Sarah Kliff Baffled by Massachusetts Obamacare Failure

May 12th, 2014 3:15 PM

It's really baffling. How could a 2000 plus page complex law which makes no economic sense known as Obamacare possibly fail?

Sarah Kliff of General Electric Vox is also baffled but specifically about the utter failure of Obamacare in Massachusetts. Of course, just about everything except the kitchen sink and Obamacare itself is blamed. So let us now watch Kliff play the blame game with the notable exception of you-know-what:

Massachusetts pioneered universal health care in 2006. Under then-Governor Mitt Romney, it was the first state to guarantee access to insurance — and drove its uninsured rate down to just 4 percent.

Which makes it baffling that Massachusetts did arguably the worst of any state in implementing Obamacare. Like a handful of ardent Obamacare supporters in other states, Massachusetts officials tried to pull off an ambitious launch — and failed badly.

"It was a management failure," says Don Berwick, who previously oversaw health law implementation for the Obama administration and is currently a candidate for Massachusetts governor. "Like the federal system, the state should have thrown the best IT support into it."

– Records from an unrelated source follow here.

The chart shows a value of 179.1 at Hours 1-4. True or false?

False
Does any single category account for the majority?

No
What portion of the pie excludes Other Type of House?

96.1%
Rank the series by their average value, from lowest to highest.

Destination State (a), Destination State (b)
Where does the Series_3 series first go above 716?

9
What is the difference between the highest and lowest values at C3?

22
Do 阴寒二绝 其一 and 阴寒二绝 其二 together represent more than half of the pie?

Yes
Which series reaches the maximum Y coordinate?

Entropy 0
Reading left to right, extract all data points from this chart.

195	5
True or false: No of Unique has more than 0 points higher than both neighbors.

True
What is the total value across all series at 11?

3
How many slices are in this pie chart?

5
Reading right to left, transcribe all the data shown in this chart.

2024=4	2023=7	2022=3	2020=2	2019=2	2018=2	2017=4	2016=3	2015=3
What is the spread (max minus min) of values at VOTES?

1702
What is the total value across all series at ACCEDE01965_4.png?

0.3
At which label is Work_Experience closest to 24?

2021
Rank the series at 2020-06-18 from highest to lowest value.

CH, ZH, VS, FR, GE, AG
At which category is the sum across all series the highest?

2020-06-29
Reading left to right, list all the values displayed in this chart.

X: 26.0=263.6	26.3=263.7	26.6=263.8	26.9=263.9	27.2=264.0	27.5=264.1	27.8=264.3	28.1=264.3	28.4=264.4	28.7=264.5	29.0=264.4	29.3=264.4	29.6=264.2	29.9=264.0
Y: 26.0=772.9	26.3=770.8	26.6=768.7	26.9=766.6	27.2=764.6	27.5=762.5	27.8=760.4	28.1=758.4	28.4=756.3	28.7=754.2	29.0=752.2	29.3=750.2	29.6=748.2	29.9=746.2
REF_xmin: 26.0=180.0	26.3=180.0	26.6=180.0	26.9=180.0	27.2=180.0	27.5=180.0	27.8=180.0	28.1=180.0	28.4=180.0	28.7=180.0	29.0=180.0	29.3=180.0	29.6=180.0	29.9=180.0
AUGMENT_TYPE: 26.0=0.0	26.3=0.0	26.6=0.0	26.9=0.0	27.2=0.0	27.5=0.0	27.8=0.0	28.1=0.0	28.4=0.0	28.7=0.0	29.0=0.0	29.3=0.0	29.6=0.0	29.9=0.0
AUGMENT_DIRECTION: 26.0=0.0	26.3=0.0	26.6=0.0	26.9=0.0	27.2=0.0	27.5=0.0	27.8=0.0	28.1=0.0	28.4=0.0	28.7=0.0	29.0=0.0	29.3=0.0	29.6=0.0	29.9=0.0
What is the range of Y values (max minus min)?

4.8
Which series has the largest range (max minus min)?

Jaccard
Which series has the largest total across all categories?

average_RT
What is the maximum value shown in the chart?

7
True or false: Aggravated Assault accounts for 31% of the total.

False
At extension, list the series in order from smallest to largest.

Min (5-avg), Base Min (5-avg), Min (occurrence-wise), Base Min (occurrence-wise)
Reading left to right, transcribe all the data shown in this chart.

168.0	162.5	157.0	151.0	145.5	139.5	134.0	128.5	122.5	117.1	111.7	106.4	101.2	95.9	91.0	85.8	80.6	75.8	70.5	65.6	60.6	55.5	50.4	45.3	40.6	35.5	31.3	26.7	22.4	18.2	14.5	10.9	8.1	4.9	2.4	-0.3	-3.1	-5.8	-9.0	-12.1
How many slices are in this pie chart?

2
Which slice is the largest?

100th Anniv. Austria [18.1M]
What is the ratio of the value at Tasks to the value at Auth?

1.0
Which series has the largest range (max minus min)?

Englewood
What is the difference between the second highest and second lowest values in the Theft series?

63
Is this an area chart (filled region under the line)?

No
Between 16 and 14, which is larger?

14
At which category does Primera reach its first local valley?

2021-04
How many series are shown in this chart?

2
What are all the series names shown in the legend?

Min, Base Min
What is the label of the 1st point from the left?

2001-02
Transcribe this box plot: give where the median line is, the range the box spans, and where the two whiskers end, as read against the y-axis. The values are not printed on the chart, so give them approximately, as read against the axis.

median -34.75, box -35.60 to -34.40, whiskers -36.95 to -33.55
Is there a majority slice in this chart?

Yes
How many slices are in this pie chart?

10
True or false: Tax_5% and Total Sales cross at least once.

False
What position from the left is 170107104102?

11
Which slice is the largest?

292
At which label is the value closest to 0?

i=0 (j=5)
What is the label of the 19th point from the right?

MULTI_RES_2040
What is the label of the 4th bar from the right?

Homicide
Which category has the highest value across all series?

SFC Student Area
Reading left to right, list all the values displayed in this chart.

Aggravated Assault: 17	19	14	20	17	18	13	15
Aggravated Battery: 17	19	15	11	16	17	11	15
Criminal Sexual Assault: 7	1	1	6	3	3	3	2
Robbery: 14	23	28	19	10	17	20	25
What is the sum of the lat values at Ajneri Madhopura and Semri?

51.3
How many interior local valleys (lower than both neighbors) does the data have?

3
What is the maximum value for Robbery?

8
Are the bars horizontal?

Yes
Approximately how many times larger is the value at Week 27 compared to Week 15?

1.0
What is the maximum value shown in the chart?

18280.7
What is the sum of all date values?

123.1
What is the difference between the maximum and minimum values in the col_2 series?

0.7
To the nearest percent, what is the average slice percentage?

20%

Not the failure of Obamacare. Just a management failure in implementing it. So where to turn for salvation? Why the Obama administration itself which wasted over $600 million on its own Obamacare launch:

The state is now in talks with the Obama administration about what a transition to healthcare.gov would look like — and is also exploring whether it can work with a different technology vendor to build a new site. "There aren't a lot of options," says Sarah Iselin, a special assistant to Massachusetts Governor Deval Patrick, who was brought on in February to help with the health overhaul. "We unfortunately didn't get it right."

Unfortunately. So what to do now? Ladies and gentlemen. Let's all play the Blame Game!

Come on everybody!
Now let's play a game,
I betcha I can make a rhyme,
Out of everybody's blame!

This was not Massachusetts' plan. The state spent years trying to build what they hoped would be the country's most advanced marketplace. What got in their way, state officials and outside experts say, were poor management, a too-ambitious agenda, and a failed relationship with its main technology vendor, CGI — the same company that managed the failed launch of healthcare.gov.

'Bama, 'Bama,  Obama...Obamacare!
Pick your blame but not this name
I do dare!

Gen-Gen! A-Gendah!
Blame Blame Tech Ven-dah!
Vent! Vent!
Management!
Blame Game!!!

Of course a good Blame Game article needs a really memorable quote:

"We shot for the moon, and we missed," M.I.T. health economist Jon Gruber, who is a member of the Health Connector's board of directors, says.

But did you get a lousy T-shirt out of the deal?

There were three agencies working on the launching the new exchange: MassHealth (the state Medicaid program), the Connector, and Massachusetts Medical School. One audit report from December 2012, which showed the project already behind schedule, cited "inefficient communication" between those three agencies as one reason for the delays.

Ah! Another excuse. Inefficient communications. Just stay away from blaming our sacred Obamacare.

"There wasn't a single point of management," Gruber says. "It was poorly set up and it was this horrible combination where the contractor would get different orders, and would do none of them."

Oh, and the dog ate my homework.

"We had the wrong vendor partner...and that wrong partner failed us, leaving us where we are today," Iselin says.

And now we present another litany of excuses. Hit it, Sarah!

Others put more blame on the state agencies, which made numerous changes to the what they wanted CGI to build. According to one source familiar with the project, the three Massachusetts' agencies requested more than 400 changes to its scope over the course of the contract.

..."If you were applying for unsubsidized coverage, it was error-prone but you could get through," says Iselin. "If you were applying for subsidized coverage, all you could do is enter your application. Aside from the intake, we had no exchange website."

..."Screens were disappearing, information wasn't there, people thought they had submitted an application but it actually hadn't gone through," says Amy Whitcomb Slemmer, who runs the consumer group Massachusetts Health Care for All.

And future excuses for Obamacare failure are already being prepared:

The state is now exploring whether it can work with a different technology vendor called hCentive to build a new site or whether it will transition to healthcare.gov. Massachusetts estimates that the new exchange will cost $121 million — and none of the options on the table, Iselin says, are perfect.

My time saving advice for Sarah Kliff is to copy this article and then paste with only the names of the states changed for all future Obamacare failure stories. Oh, and don't forget. We must never blame Obamacare itself. Taboo!